+++ RECORDS SHOWN +++

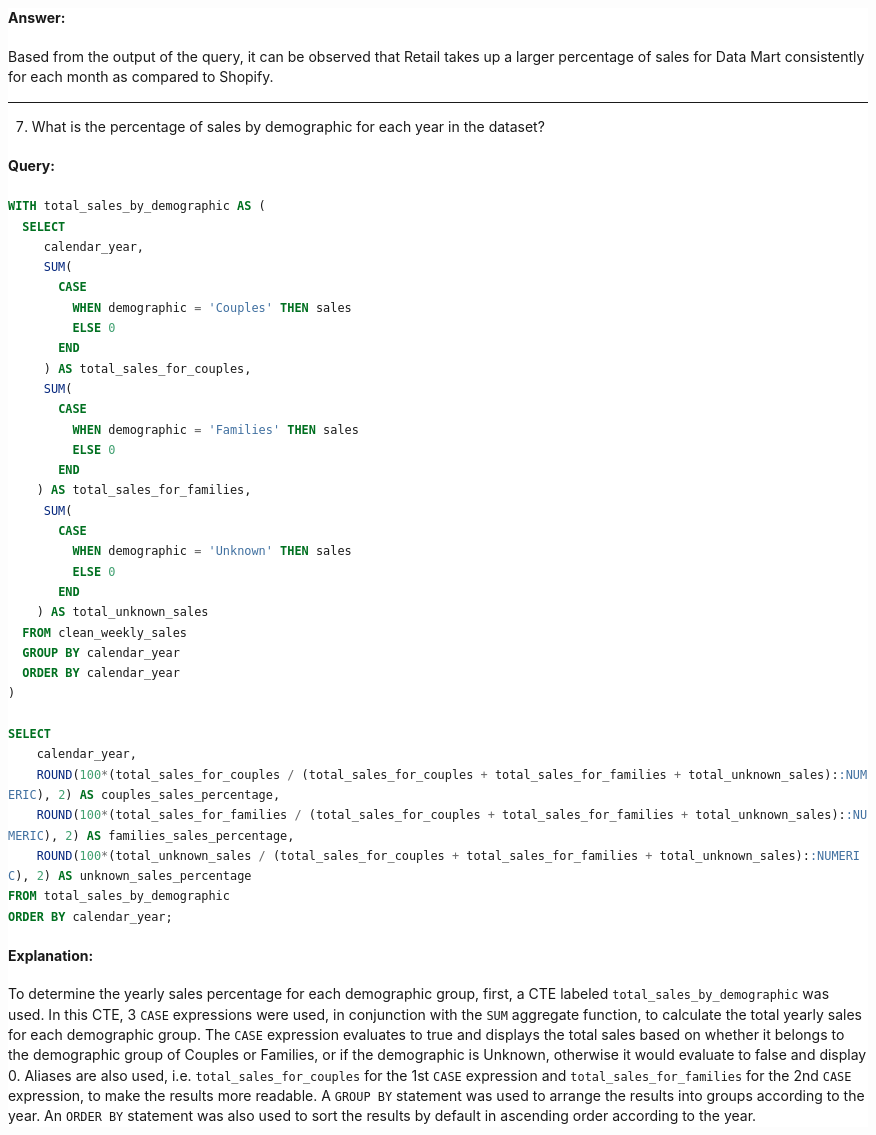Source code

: #### Answer:
Based from the output of the query, it can be observed that Retail takes up a larger percentage of sales for Data Mart consistently for each month as compared to Shopify.

- - - -

7. What is the percentage of sales by demographic for each year in the dataset?
#### Query:
```sql
WITH total_sales_by_demographic AS (
  SELECT
     calendar_year,
     SUM(
       CASE
         WHEN demographic = 'Couples' THEN sales
         ELSE 0
       END
     ) AS total_sales_for_couples,
     SUM(
       CASE
         WHEN demographic = 'Families' THEN sales
         ELSE 0
       END
    ) AS total_sales_for_families,
     SUM(
       CASE
         WHEN demographic = 'Unknown' THEN sales
         ELSE 0
       END
    ) AS total_unknown_sales
  FROM clean_weekly_sales
  GROUP BY calendar_year
  ORDER BY calendar_year
)

SELECT
    calendar_year,
    ROUND(100*(total_sales_for_couples / (total_sales_for_couples + total_sales_for_families + total_unknown_sales)::NUMERIC), 2) AS couples_sales_percentage,
    ROUND(100*(total_sales_for_families / (total_sales_for_couples + total_sales_for_families + total_unknown_sales)::NUMERIC), 2) AS families_sales_percentage,
    ROUND(100*(total_unknown_sales / (total_sales_for_couples + total_sales_for_families + total_unknown_sales)::NUMERIC), 2) AS unknown_sales_percentage
FROM total_sales_by_demographic
ORDER BY calendar_year;
```
#### Explanation:
To determine the yearly sales percentage for each demographic group, first, a CTE labeled ```total_sales_by_demographic``` was used. In this CTE, 3 ```CASE``` expressions were used, in conjunction with the ```SUM``` aggregate function, to calculate the total yearly sales for each demographic group. The ```CASE``` expression evaluates to true and displays the total sales based on whether it belongs to the demographic group of Couples or Families, or if the demographic is Unknown, otherwise it would evaluate to false and display 0. Aliases are also used, i.e. ```total_sales_for_couples``` for the 1st ```CASE``` expression and ```total_sales_for_families``` for the 2nd ```CASE``` expression, to make the results more readable. A ```GROUP BY``` statement was used to arrange the results into groups according to the year. An ```ORDER BY``` statement was also used to sort the results by default in ascending order according to the year.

+++

YOUR INSTRUCTIONS ▸
Only the number is wanted: how many lines in the entries above contain the word "NUMERIC"?

RESPONSE AREA ▸
3